Here is the relevant code:
T, status = cv.findHomography(img_corners, TABLE_COORDS, cv.RANSAC, 5.)
T_img = cv.transform(img_corners.reshape((-1, 1, 2)), T)
I have also tried changing the 5.0 parameter to something lower but without any luck…
EDIT: Turns out you rounded your output matrix too soon and forgot to "normalize" it with the last coordinate.
T_img /= T_img[:, 0, 2].reshape([4, 1, 1])
print(T_img)
Result seems fine if you ignore SC notation:
[[[ 1.5249998e+02 -1.8539389e-05 1.0000000e+00]]
[[-3.9001084e-06 -3.6695651e-06 1.0000000e+00]]
[[-1.1705048e-05 2.7400000e+02 1.0000000e+00]]
[[ 1.5249997e+02 2.7399997e+02 1.0000000e+00]]]

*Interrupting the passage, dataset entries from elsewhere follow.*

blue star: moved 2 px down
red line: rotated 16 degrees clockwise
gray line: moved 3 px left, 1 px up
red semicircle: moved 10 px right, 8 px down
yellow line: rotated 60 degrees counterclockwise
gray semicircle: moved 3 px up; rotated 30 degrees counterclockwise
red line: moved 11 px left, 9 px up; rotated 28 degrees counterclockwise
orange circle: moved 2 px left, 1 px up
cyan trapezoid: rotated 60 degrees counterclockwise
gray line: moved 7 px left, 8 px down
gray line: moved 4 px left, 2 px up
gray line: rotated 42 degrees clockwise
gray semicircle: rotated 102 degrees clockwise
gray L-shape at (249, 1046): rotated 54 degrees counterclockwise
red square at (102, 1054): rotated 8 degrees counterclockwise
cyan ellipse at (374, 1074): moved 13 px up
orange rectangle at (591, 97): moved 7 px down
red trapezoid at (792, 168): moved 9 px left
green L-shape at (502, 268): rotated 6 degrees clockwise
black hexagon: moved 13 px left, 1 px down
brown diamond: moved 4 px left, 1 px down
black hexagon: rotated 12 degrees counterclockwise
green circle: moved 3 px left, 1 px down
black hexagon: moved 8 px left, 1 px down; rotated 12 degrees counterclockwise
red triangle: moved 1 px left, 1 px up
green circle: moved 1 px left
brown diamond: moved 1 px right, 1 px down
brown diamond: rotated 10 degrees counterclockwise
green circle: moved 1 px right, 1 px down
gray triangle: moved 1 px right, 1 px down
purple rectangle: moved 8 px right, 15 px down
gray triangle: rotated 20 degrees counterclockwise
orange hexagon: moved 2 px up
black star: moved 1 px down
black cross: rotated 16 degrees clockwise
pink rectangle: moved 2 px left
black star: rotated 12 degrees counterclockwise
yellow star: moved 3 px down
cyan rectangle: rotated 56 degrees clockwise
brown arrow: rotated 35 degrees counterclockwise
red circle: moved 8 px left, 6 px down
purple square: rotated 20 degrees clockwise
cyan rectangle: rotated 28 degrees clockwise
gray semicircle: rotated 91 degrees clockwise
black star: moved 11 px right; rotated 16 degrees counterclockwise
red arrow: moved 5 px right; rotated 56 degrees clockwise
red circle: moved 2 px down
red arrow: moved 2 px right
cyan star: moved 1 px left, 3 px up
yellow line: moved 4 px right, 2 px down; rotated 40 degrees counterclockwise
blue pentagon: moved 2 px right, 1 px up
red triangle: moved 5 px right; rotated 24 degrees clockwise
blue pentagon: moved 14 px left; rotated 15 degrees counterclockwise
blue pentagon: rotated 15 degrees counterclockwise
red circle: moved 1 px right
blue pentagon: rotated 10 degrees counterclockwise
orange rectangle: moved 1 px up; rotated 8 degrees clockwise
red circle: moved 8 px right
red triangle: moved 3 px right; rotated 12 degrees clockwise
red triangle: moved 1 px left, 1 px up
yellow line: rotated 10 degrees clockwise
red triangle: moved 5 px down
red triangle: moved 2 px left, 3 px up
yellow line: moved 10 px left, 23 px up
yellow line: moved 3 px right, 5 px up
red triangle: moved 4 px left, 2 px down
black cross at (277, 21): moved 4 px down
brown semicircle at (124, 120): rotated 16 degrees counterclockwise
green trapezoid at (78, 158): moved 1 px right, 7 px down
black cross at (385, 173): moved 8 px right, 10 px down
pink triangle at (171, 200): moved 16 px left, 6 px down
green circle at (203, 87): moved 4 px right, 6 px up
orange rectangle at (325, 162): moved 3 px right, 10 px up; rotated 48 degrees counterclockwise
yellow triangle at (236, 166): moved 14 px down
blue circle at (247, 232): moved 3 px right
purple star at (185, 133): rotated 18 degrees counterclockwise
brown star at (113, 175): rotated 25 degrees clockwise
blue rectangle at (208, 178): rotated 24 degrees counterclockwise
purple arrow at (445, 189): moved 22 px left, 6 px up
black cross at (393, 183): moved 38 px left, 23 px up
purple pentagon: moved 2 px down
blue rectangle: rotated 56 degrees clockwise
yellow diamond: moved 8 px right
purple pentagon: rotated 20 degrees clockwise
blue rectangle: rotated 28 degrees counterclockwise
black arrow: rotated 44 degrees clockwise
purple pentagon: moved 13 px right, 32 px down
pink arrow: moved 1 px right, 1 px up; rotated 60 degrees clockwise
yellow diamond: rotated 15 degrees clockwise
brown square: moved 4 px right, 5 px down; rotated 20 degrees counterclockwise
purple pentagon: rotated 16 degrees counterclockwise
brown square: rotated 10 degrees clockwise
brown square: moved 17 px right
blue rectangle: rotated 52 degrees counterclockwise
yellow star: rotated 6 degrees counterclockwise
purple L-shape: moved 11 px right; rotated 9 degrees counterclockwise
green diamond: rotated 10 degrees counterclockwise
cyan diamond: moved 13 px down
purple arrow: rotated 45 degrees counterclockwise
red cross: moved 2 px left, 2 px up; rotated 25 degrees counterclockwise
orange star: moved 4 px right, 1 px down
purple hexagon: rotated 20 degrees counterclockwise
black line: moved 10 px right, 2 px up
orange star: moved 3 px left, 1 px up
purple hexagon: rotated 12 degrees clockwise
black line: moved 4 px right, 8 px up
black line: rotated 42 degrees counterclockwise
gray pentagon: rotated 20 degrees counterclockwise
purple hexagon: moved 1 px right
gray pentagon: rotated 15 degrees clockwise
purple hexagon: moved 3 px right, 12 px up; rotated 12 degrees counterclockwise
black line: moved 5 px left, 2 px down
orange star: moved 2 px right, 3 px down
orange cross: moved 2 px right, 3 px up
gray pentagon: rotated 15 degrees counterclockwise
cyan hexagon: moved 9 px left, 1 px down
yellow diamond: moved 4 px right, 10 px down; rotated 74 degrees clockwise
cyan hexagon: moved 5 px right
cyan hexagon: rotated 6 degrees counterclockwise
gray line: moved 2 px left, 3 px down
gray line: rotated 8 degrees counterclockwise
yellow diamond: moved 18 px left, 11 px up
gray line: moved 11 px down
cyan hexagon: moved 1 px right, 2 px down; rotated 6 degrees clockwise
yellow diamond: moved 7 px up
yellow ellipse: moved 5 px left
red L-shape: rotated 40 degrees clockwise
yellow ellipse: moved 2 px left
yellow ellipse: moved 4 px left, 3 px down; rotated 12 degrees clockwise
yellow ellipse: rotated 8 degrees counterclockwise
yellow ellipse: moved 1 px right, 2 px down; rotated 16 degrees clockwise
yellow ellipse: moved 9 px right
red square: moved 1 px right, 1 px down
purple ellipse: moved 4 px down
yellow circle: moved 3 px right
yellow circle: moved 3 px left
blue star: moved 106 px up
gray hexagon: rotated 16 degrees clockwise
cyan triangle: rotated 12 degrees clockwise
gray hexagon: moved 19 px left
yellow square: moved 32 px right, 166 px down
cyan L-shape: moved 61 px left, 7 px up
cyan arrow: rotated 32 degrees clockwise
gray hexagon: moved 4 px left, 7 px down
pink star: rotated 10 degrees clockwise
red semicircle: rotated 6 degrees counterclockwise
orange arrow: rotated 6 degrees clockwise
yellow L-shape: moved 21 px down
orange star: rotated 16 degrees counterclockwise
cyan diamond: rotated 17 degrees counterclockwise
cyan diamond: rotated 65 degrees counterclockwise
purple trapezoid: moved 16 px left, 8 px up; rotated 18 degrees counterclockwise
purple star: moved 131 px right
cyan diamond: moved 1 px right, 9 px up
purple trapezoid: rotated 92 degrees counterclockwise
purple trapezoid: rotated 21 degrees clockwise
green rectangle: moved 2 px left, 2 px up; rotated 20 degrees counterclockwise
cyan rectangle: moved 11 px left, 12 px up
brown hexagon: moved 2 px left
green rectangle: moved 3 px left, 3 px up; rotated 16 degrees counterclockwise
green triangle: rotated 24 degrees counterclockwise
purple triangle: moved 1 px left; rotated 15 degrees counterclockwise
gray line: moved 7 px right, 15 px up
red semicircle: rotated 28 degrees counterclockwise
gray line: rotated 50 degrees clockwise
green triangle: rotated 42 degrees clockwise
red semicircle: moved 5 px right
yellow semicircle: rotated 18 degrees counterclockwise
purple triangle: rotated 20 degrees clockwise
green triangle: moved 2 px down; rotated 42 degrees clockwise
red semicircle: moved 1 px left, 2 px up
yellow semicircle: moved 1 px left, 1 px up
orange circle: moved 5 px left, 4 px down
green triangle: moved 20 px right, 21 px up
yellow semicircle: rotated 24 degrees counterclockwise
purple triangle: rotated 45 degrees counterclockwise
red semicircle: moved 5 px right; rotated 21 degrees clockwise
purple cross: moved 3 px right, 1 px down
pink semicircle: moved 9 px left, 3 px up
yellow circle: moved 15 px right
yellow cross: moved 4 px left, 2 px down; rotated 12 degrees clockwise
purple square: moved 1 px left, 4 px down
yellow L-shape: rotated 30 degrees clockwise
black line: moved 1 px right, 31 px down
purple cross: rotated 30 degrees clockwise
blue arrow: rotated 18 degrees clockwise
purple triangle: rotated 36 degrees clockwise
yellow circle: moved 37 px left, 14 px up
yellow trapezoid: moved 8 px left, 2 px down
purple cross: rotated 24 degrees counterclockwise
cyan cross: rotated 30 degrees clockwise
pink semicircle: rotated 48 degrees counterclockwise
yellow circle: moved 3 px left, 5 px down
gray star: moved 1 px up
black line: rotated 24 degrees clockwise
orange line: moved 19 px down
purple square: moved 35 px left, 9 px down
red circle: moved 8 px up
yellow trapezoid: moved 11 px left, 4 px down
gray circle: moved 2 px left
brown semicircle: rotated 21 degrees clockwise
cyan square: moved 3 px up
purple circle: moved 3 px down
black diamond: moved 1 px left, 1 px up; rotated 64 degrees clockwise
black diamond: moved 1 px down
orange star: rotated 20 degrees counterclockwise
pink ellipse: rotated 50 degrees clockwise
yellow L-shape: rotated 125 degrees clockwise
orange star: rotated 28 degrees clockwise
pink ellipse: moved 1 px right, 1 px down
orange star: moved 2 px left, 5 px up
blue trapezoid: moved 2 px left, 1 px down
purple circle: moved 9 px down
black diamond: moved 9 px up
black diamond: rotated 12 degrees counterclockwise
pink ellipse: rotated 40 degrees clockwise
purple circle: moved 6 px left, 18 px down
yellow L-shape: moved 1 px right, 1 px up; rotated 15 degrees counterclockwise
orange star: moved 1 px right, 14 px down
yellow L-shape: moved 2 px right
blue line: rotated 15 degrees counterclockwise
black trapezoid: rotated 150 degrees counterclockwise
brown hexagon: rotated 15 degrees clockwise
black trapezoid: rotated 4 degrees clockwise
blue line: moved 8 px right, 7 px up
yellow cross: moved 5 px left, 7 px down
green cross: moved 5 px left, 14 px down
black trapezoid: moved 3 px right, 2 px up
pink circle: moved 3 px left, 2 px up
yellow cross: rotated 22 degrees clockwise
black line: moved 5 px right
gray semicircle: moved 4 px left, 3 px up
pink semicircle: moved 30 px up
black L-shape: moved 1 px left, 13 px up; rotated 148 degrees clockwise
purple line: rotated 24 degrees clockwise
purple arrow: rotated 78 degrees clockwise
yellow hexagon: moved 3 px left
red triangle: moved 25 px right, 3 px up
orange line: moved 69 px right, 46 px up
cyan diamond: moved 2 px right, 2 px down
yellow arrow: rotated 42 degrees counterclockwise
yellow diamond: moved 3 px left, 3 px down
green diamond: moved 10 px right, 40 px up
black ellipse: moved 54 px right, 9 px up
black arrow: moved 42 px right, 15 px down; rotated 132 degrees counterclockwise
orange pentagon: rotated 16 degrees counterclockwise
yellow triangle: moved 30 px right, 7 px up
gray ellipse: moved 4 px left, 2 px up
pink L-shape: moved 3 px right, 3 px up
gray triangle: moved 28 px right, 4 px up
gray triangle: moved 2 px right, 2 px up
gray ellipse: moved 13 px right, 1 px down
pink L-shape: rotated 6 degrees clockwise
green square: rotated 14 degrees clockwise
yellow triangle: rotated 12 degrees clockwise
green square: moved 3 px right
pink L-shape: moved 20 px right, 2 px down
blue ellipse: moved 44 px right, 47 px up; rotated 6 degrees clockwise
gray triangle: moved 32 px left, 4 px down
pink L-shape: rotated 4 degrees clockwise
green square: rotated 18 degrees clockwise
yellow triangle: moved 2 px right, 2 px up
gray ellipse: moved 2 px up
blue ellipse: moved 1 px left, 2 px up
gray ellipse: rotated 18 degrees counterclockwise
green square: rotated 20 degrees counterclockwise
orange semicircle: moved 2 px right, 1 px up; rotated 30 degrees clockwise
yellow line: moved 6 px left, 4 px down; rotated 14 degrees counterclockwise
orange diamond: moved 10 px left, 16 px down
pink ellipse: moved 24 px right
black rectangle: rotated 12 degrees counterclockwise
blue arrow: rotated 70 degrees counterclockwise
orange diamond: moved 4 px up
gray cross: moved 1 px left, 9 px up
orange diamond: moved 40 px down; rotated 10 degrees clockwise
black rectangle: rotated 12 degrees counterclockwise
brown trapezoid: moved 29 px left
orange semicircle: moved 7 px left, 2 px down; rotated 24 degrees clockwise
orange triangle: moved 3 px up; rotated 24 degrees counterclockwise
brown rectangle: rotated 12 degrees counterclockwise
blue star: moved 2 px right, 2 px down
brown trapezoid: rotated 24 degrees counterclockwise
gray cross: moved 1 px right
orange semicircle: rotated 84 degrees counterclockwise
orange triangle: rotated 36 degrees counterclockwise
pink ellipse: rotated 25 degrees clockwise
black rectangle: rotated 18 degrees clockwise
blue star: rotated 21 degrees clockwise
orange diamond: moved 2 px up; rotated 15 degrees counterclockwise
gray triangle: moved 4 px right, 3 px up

Alternative way: I use getPerspectiveTransform instead, which should be doing same thing essentially.
input_pts = np.float32([ [512.10633894, 269.22351997], # Bottom corner
[325.78198672, 236.36953072], # Left Corner
[536.67952727, 199.18259532], # Top Corner
[715.21023044, 214.80199122]])
output_pts = np.float32([ [152.5, 0.0],
[ 0.0, 0.0],
[ 0.0, 274.0],
[152.5, 274.0]])
matrix = cv2.getPerspectiveTransform(input_pts, output_pts)
print(matrix)
Result:
[[-5.95356887e-01 -3.37643559e+00 9.92043065e+02]
[-5.58341286e-01 3.16651417e+00 -5.66569957e+02]
[-2.74644869e-04 -8.59569964e-03 1.00000000e+00]]
Let’s check now:
x = np.float32([512.10633894, 269.22351997, 1.0])
res = np.dot(matrix, x)
print(res)
print(res / res[2])
Result (remember it should be normalized with last coordinate):
[-221.85880447 0. -1.45481181]
[152.50000261 -0. 1. ]
Seems to be working.
I suspect your output vector somehow got rounded to int and lost all precision. The way you are asking about negatives also implies you forgot to "unscale" them.